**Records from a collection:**
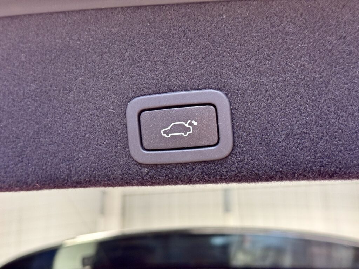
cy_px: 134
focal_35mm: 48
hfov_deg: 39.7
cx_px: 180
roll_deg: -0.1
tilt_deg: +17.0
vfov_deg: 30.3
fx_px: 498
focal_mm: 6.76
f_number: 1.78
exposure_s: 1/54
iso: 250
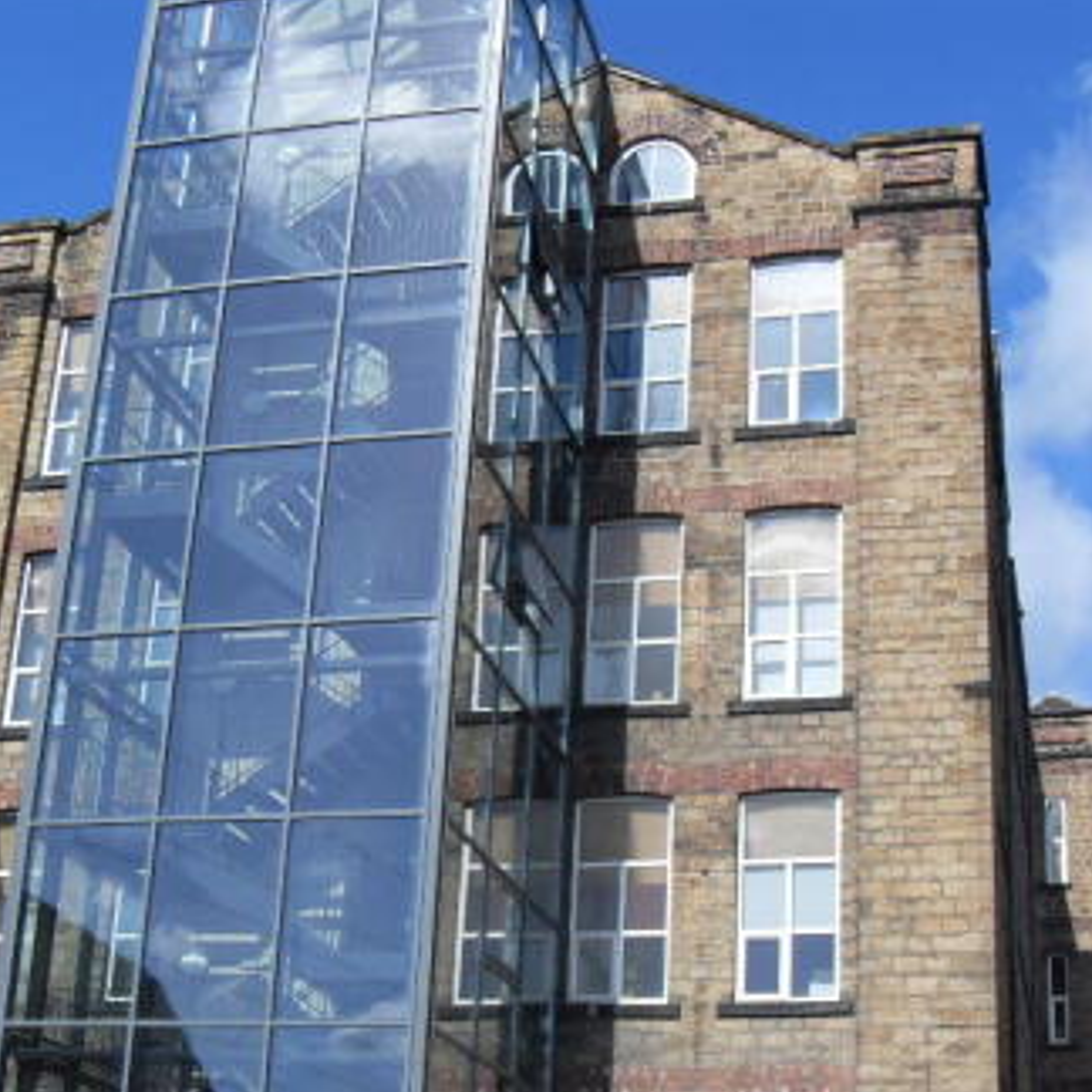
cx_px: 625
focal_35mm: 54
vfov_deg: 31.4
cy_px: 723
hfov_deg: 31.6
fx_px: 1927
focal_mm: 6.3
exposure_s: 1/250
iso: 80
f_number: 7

* * *

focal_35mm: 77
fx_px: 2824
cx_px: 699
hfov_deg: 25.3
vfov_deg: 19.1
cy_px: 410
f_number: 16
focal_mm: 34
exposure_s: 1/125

* * *

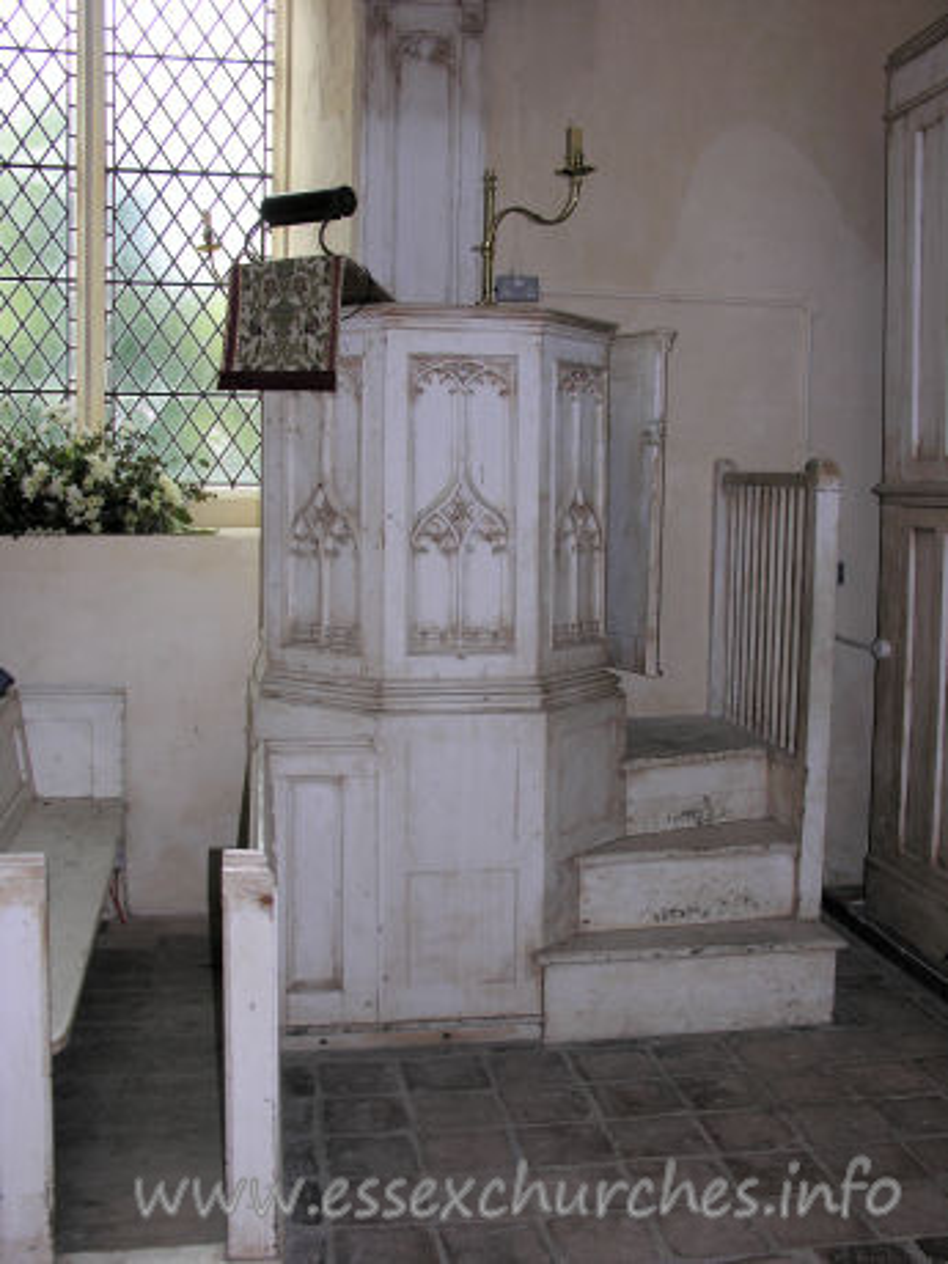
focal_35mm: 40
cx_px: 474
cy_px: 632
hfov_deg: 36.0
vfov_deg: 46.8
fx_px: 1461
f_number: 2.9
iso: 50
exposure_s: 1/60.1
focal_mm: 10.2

**Request:** Return exactly, and only, the lines above starting at the line that contains "hfov_deg: 36.0" and ending at the line that contains "focal_mm: 10.2".

**Answer section:**
hfov_deg: 36.0
vfov_deg: 46.8
fx_px: 1461
f_number: 2.9
iso: 50
exposure_s: 1/60.1
focal_mm: 10.2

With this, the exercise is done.